VELİ: Hocam neden Osmanlı padişahları 3 isimli ?
LATİFE: Onda bilmeyecek ne var akıllım! Mehmet ismini ona babası koymuş Padişah olunca diğer Mehmet'ler den ayırmak için Sultan Mehmet demişler.
KAMİLE: Benim annemin adı da Sultan, ne yani şimdi o padişah mı?
KÜLTEGİN BEY: Hayır çocuklar hayır! Padişahın diğer ismi de Sultandır. İstanbul'u fethedince Fatih demişler sonra.
ŞERMİN: O zaman bizim Fatih Terimle neden Fatih denildiğini anladım. O da Avrupa'yı fethetti.
AYKUT: O zaman ona neden Fatih Sultan Terim demediler.
KÜLTEGİN BEY: Çocuklar! Dersi kaynatmayın. Geçmişi bugünün koşullarına göre değerlendirmeyin. Dün dündü, bugün de bugün.
Fatih Sultan Mehmet ne yaptı?
LATİFE: İstanbul'u fethedip, Ortaçağı kapattı, Yeniçağı açtı. Başımıza da çok işler açtı.
KÜLTEGİN BEY: O niye ki Latife?
LATİFE: Düşünsenize hocam. Bütün Türkler oraya doluştu.10 milyon nüfus, doğalgaz,trafik,metro ... say say bitmez!
ŞERMİN: Sahi hocam, deniz varken gemileri karadan yürütmeye ne gerek var?
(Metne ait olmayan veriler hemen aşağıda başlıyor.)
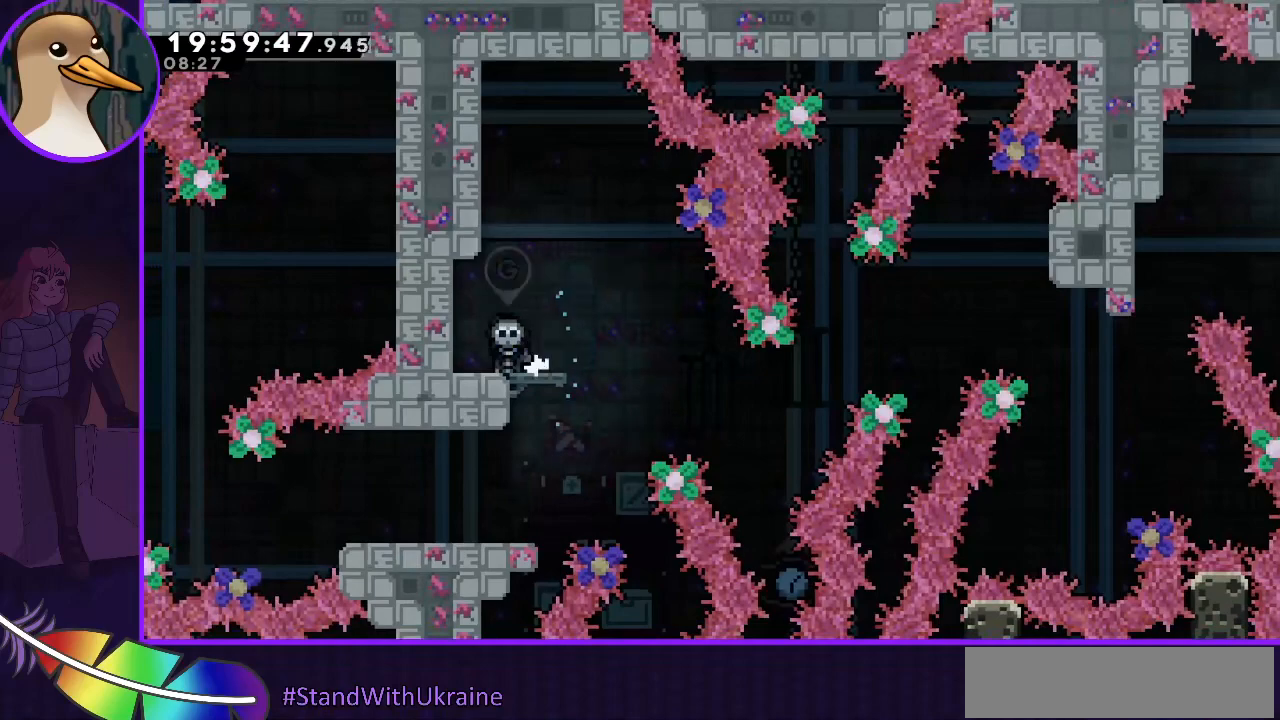
{"keys": [], "events": []}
KÜLTEGİN BEY: Oğlum, işte biz öyle milletiz ki; karada gemi denizde at süreriz.
ALEV: Hocam Türkler savaşmayı çok mu iyi biliyorlardı.
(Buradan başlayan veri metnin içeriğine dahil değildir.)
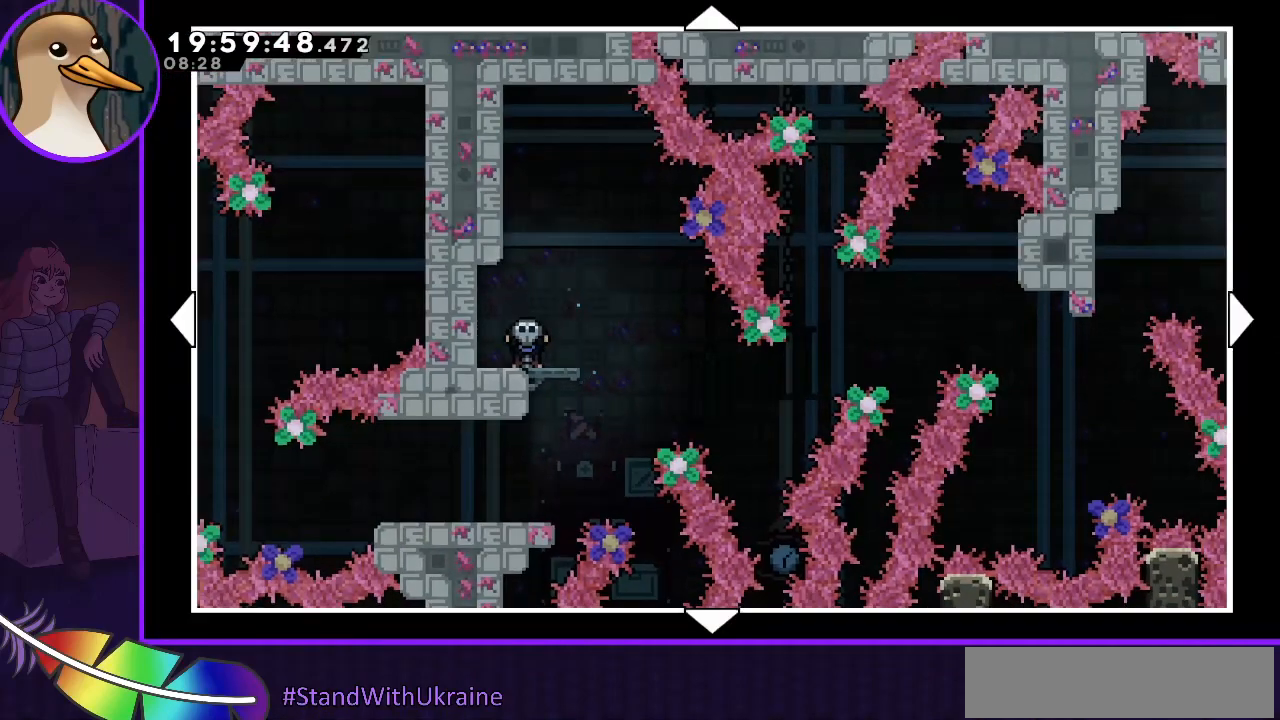
{"keys": ["right"], "events": [[267, "left", "down"], [367, "left", "up"], [433, "right", "down"]]}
( Kültegin Bey, eline tebeşir alıp tahtada anlatmaya koyulur.)
KÜLTEGİN BEY: Evet Alev! Bakın çocuklar.
Türkler "Hilal Taktiği" adı verilen Orta-Asya'dan getirdikleri taktikle savaşırlarmış, ilk önce düşmandan kaçarlarmış, düşmanlar yendik diye sevinir onları kovalarken Türkler geri dönüp onları çember içine alırlarmış. Bir şey mi soracaktın Kamile?
KAMİLE: Peki hocam iki Türk ordusu karşı karşıya gelince ne olacak?
ALEV: Dön baba dönelim!
( Sınıf gülüşür.)
Veli parmak kaldırır. Kültegin Bey, Veli'yi kaldırır.
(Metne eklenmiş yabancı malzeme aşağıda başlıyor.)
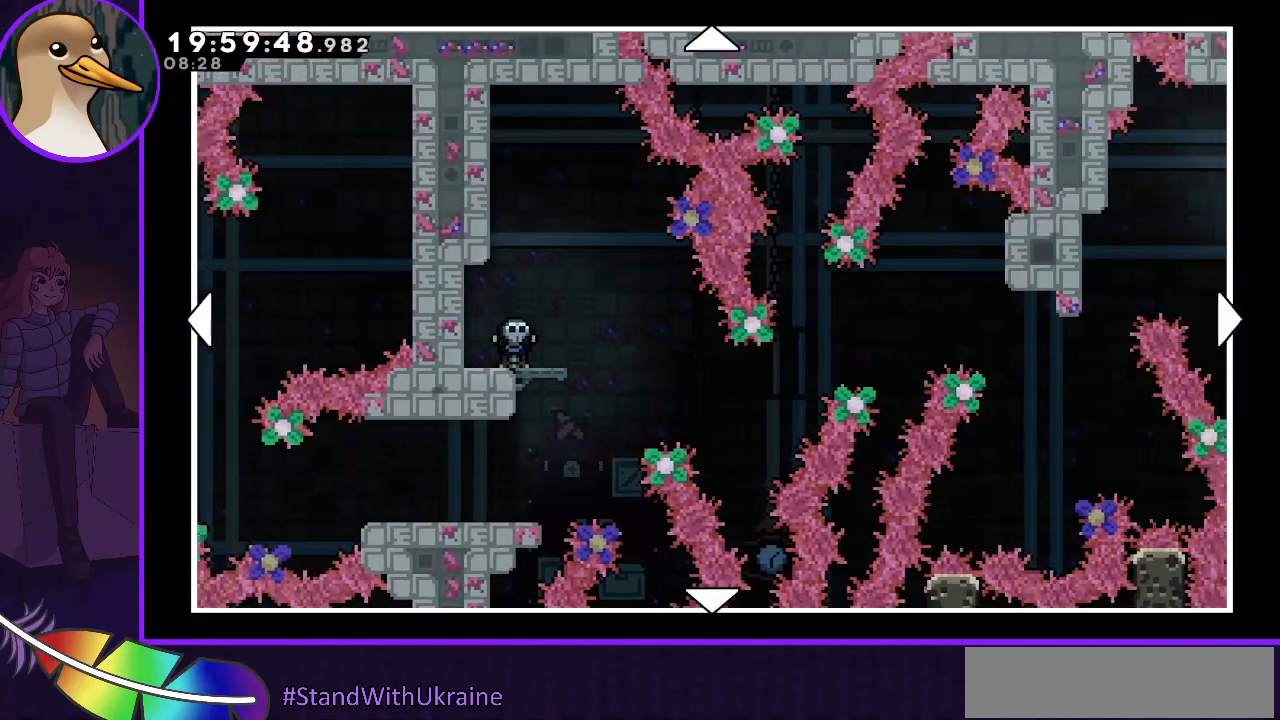
{"keys": ["right"], "events": [[200, "down", "down"], [400, "down", "up"]]}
VELİ: Hocam! Bu vezir isimleri de çok garip değil mi? Mesela; Öküz Mehmet Paşa, Tabam Yassı Kamil Paşa, Yirmisekiz Mehmet Çelebi ... Allah için çok mu arıyorlar yaaa bu isimleri.
KÜLTEGİN BEY: Neden evladım? Çağımızdaki isimler çok mu güzel?
Ne Türkçe, ne Arapça, ne İngilizce ... Mesela; Melisa, Aleyna, Yıldo, Arto , Kıldo ne bunlar?
LATİFE: Hocam! Deli İbrahim'in sakalına boncuk dizdirdiği doğru mu?
KÜLTEGİN BEY: Ne yani!Şimdiki gençler kaşlarına yüzük, burunlarına halka, ayakkabılarına toka, kollarına manasız dövme yaparlar. Boyunlarına at nalı gibi madalyonlarla çıngıraklı develer gibi dolanıyorlar. Deli kim şimdi?
ŞERMİN: Ama hocam çoğu tahta çıkmak için kardeşlerinin öldürüyormuş, dün akşam "Mayın hattı" programında Reha Muhtar söyledi.
KÜLTEGİN BEY: Modem insan, Nagazaki'de Hiroşima'da, Bosna-Hersek'te milyonlarca insanı bir tek bombayla helak ediyor, neden bu döneme hiç bakmıyorsunuz çocuklar. Yok nükleer silah,yok kimyasal silah derken bırakın insanları dünyayı dahi helak edecekler belki.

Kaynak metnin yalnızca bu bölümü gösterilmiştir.